» Requirement
Please reproduce the data exactly, though every picture must stay out.

» Data for processing
= Beginning of Section =
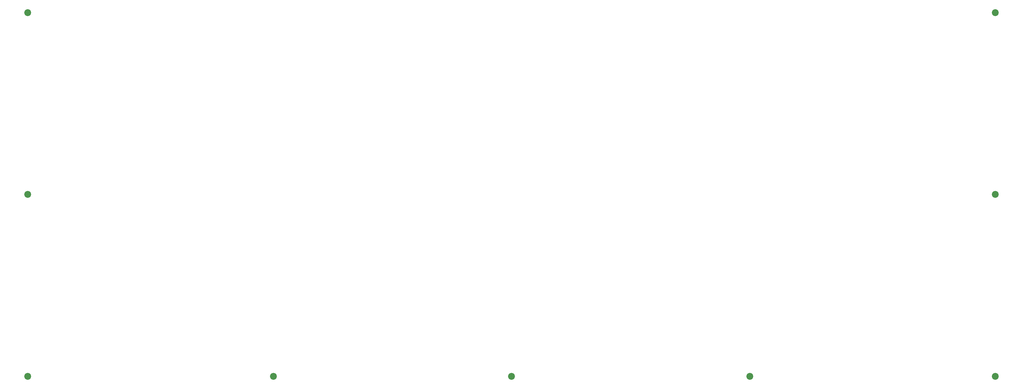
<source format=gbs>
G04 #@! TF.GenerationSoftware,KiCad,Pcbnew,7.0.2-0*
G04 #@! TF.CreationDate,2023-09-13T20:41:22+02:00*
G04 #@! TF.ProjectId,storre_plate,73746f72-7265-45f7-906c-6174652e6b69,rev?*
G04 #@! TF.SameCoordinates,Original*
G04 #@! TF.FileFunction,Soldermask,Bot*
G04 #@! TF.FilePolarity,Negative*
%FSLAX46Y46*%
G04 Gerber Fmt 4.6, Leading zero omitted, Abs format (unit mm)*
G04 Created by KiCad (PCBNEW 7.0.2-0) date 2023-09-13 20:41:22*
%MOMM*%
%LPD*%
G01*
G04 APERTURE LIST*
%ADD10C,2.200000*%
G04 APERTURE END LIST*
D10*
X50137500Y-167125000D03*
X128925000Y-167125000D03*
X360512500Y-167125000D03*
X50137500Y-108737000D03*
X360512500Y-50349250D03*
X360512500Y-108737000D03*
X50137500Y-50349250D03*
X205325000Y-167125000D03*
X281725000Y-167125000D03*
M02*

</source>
= End of Section =
» The answer
<source format=gbs>
G04 #@! TF.GenerationSoftware,KiCad,Pcbnew,7.0.2-0*
G04 #@! TF.CreationDate,2023-09-13T20:41:22+02:00*
G04 #@! TF.ProjectId,storre_plate,73746f72-7265-45f7-906c-6174652e6b69,rev?*
G04 #@! TF.SameCoordinates,Original*
G04 #@! TF.FileFunction,Soldermask,Bot*
G04 #@! TF.FilePolarity,Negative*
%FSLAX46Y46*%
G04 Gerber Fmt 4.6, Leading zero omitted, Abs format (unit mm)*
G04 Created by KiCad (PCBNEW 7.0.2-0) date 2023-09-13 20:41:22*
%MOMM*%
%LPD*%
G01*
G04 APERTURE LIST*
%ADD10C,2.200000*%
G04 APERTURE END LIST*
D10*
X50137500Y-167125000D03*
X128925000Y-167125000D03*
X360512500Y-167125000D03*
X50137500Y-108737000D03*
X360512500Y-50349250D03*
X360512500Y-108737000D03*
X50137500Y-50349250D03*
X205325000Y-167125000D03*
X281725000Y-167125000D03*
M02*

</source>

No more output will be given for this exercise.